Exercise goal: Reproduce the text lines of each of the entries below verbatim, omitting the pictures.

%%

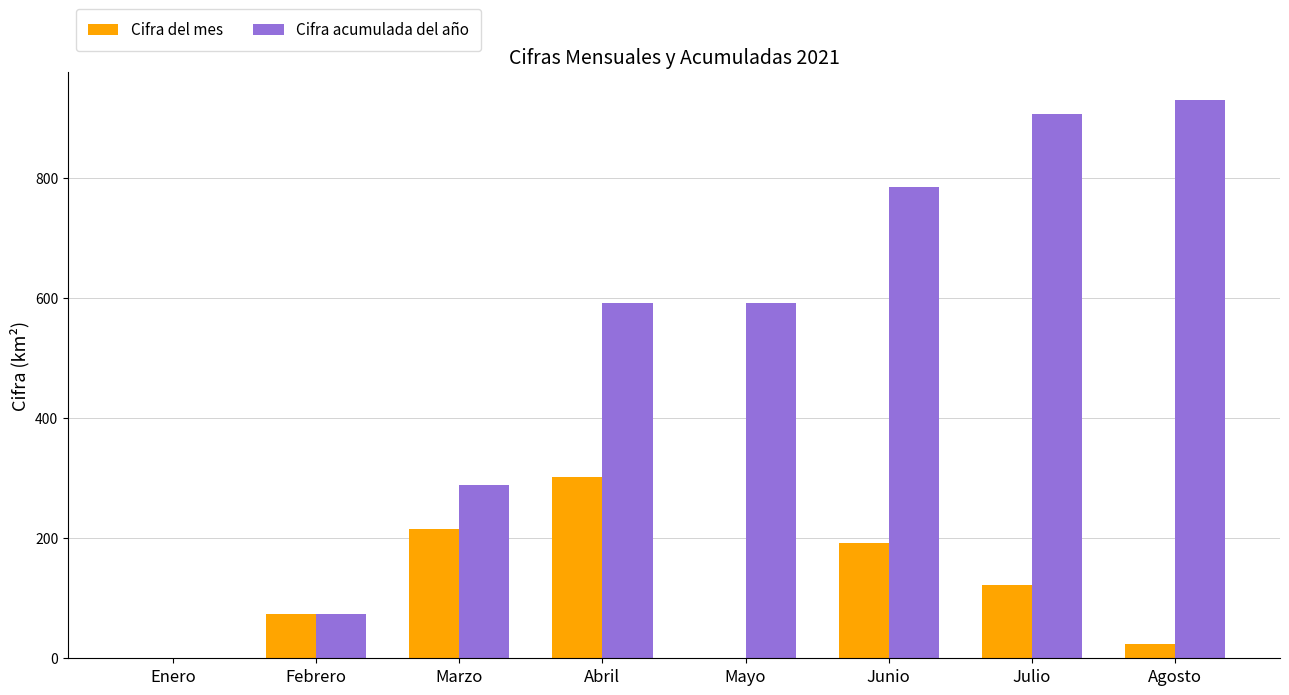

What is the sum of all Cifra del mes values?

929.5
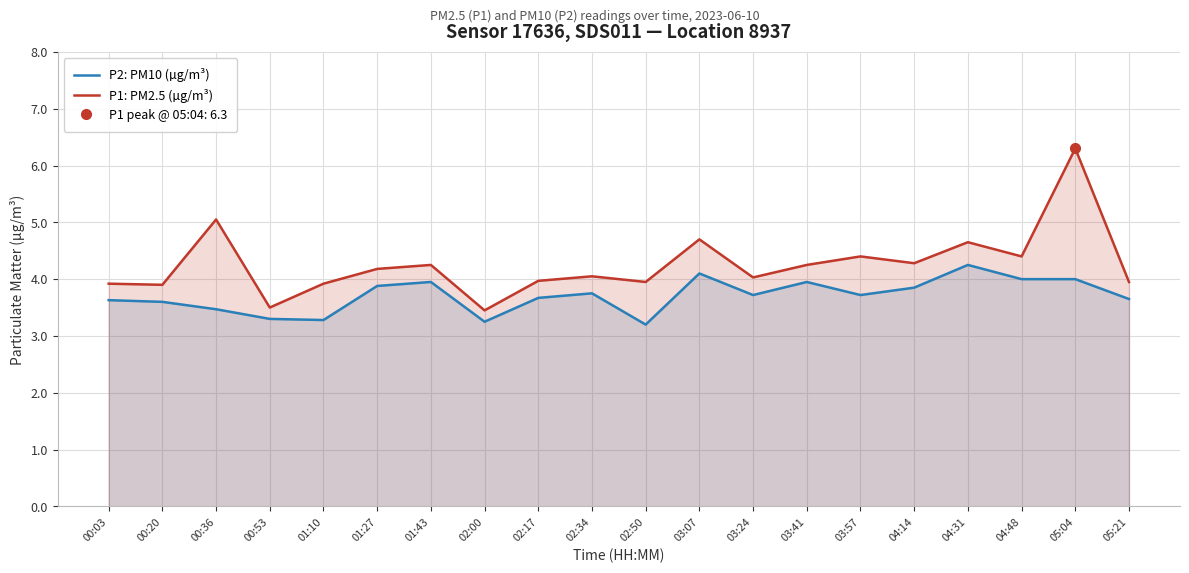

What is the difference between the P1: PM2.5 (µg/m³) values at 04:14 and 01:27?

0.1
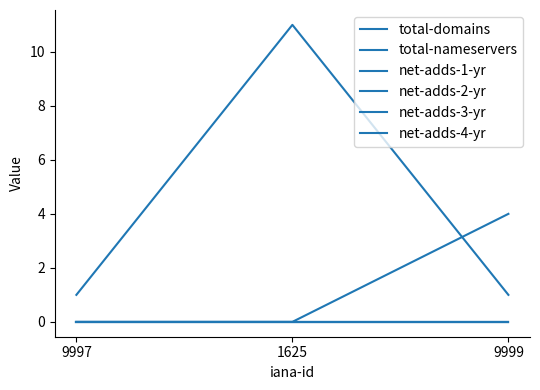

At how many categories does at least one series exceed 2?

2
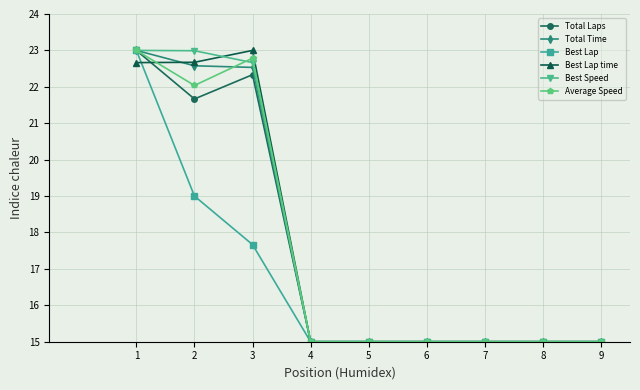

What is the smallest value displayed?

15.0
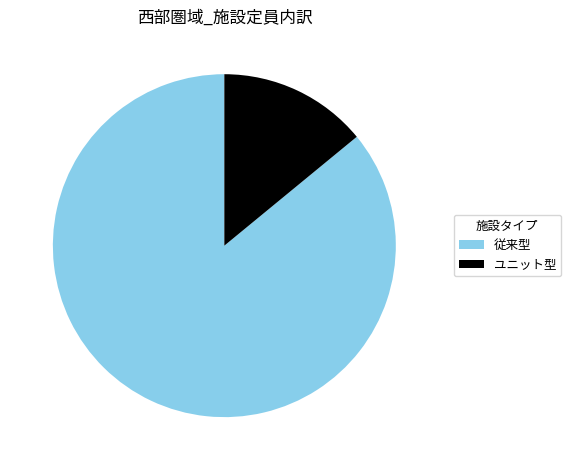

True or false: ユニット型 accounts for 4% of the total.

False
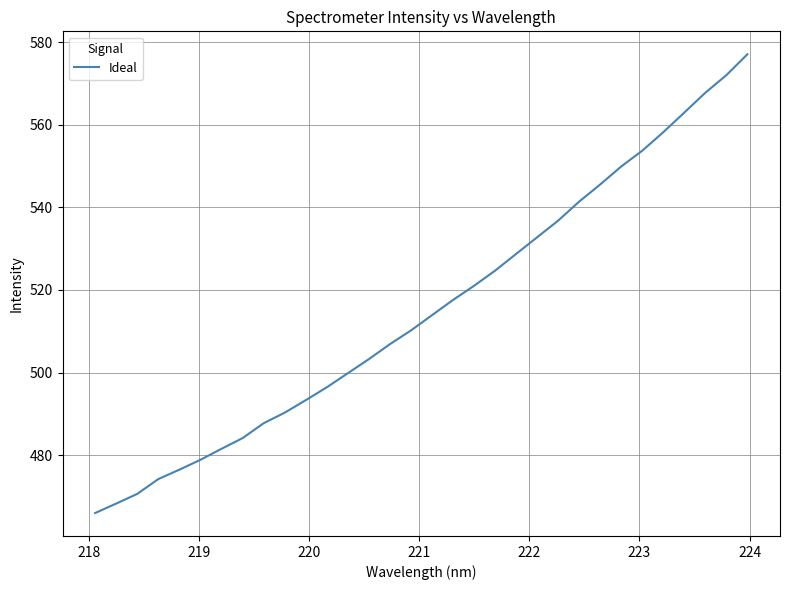

What is the greatest value displayed?

577.1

%%

Response:
What is the sum of all Cifra del mes values?

929.5

What is the difference between the P1: PM2.5 (µg/m³) values at 04:14 and 01:27?

0.1

At how many categories does at least one series exceed 2?

2

What is the smallest value displayed?

15.0

True or false: ユニット型 accounts for 4% of the total.

False

What is the greatest value displayed?

577.1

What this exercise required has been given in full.